### What the exercise asks
Your reply should hold every entry below exactly as written and none of the pictures.

Dataset entries:
※ ※ ※
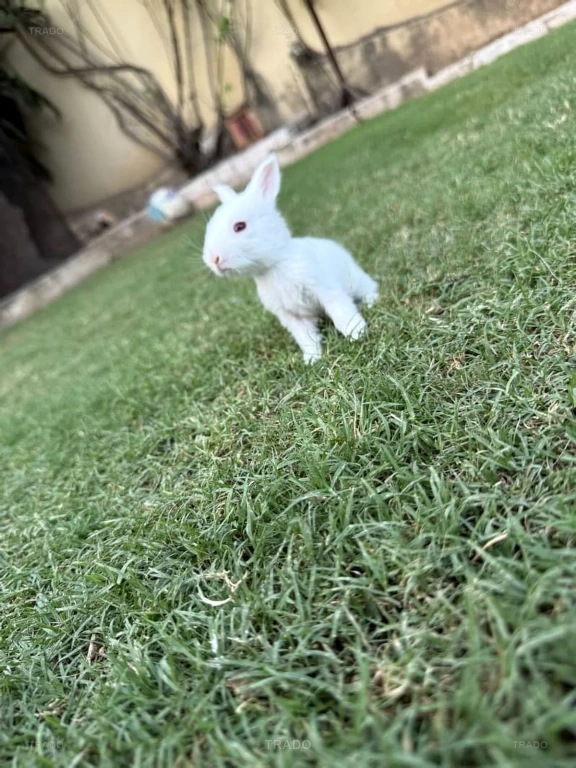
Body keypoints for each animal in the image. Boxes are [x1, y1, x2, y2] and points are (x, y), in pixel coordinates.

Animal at [202, 154, 378, 364]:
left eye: (240, 226)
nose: (213, 259)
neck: (274, 267)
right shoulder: (290, 316)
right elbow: (306, 338)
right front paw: (312, 360)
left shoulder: (326, 289)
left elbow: (342, 313)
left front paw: (357, 335)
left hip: (356, 280)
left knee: (370, 287)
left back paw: (371, 302)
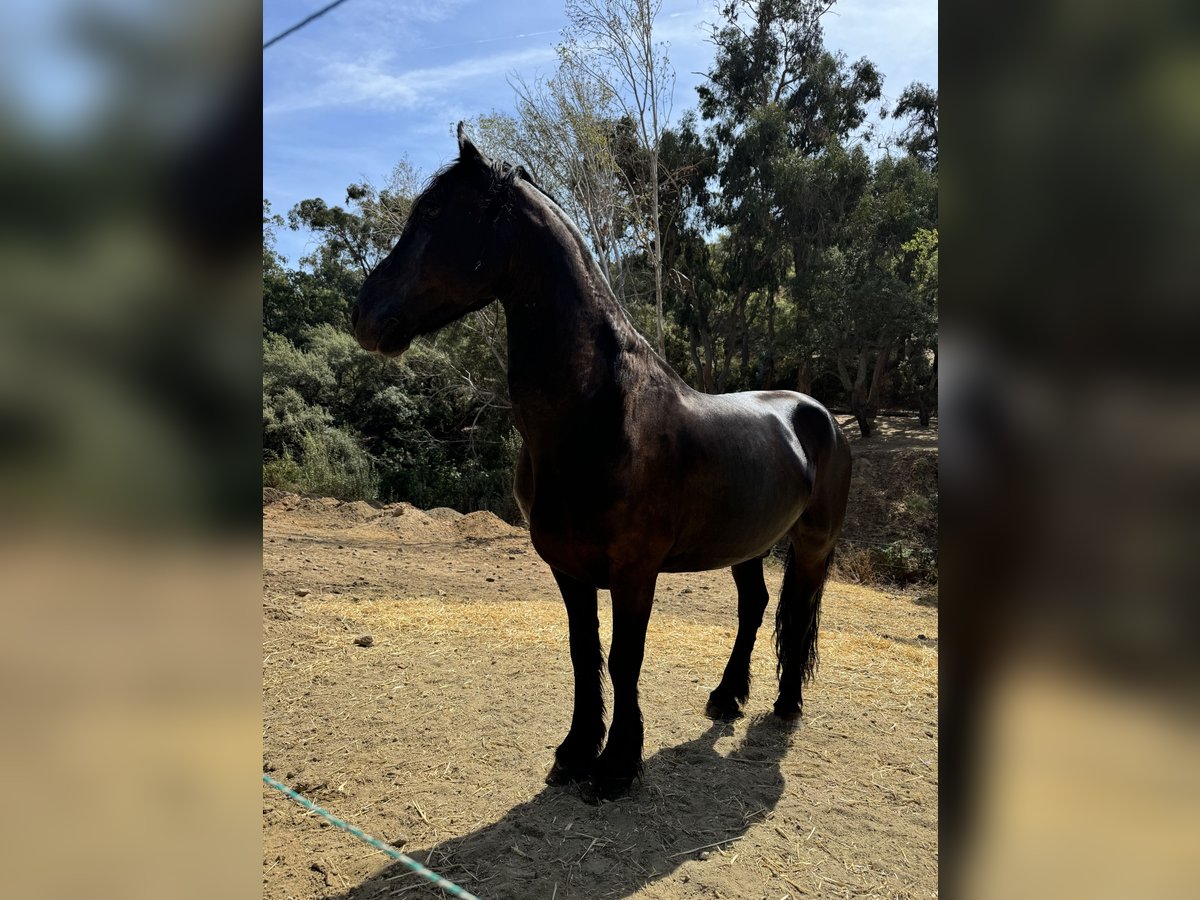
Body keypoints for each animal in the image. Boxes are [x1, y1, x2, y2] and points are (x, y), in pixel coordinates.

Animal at [350, 125, 849, 801]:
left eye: (432, 215)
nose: (363, 314)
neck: (600, 418)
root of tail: (819, 414)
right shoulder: (569, 565)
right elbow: (583, 651)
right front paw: (576, 750)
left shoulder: (635, 571)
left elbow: (623, 657)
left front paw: (616, 767)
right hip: (746, 541)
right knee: (755, 606)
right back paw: (726, 697)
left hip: (814, 542)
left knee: (797, 615)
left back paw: (787, 704)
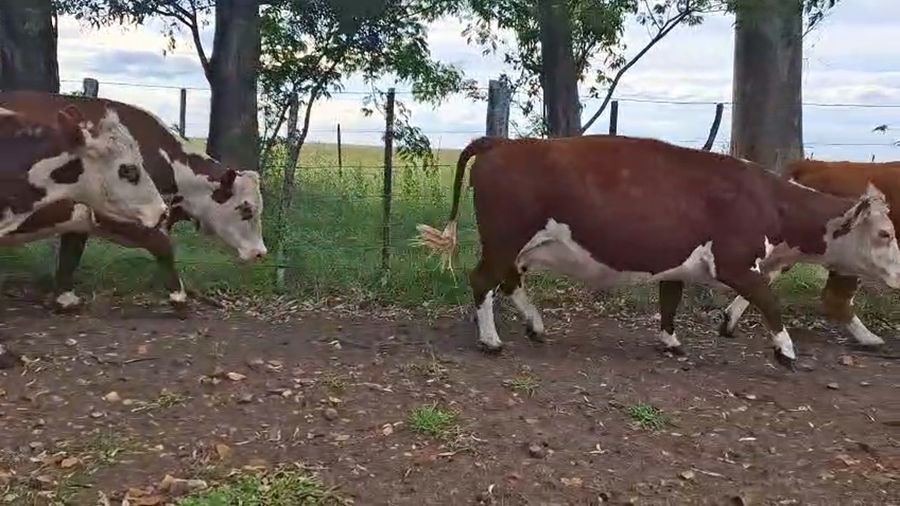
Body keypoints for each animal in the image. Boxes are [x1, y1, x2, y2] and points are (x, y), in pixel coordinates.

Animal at [0, 90, 267, 313]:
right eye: (246, 209)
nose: (260, 253)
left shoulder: (80, 218)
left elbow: (70, 256)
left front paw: (65, 298)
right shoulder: (113, 213)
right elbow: (163, 246)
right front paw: (179, 296)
※ ※ ※
### Exercise answer
Body keypoints for each animal in the image. Boxes are [x1, y1, x2, y2] and points are (x, y), in pixel coordinates.

Animal at [202, 154, 378, 364]:
left eye: (240, 226)
nose: (213, 259)
neck: (274, 267)
right shoulder: (290, 316)
right elbow: (306, 338)
right front paw: (312, 360)
left shoulder: (326, 289)
left elbow: (342, 313)
left front paw: (357, 335)
left hip: (356, 280)
left knee: (370, 287)
left back paw: (371, 302)
Body keypoints for each animal in the image. Boxes are [x1, y1, x2, y2] and points are (x, y), in pixel coordinates.

Animal at [350, 125, 849, 801]:
left eye: (432, 215)
nose: (363, 314)
neck: (600, 418)
root of tail: (819, 414)
right shoulder: (569, 565)
right elbow: (583, 651)
right front paw: (576, 750)
left shoulder: (635, 571)
left elbow: (623, 657)
left front paw: (616, 767)
right hip: (746, 541)
right knee: (755, 606)
right back paw: (726, 697)
left hip: (814, 542)
left knee: (797, 615)
left back paw: (787, 704)
Body keypoints for each animal in the image. Boxes are [x1, y1, x2, y2] and points are (x, y), in pixel coordinates.

Animal at [0, 90, 267, 313]:
right eye: (246, 209)
nose: (260, 253)
left shoulder: (80, 218)
left elbow: (70, 256)
left front paw: (65, 298)
right shoulder: (113, 213)
right elbow: (163, 246)
right front paw: (179, 296)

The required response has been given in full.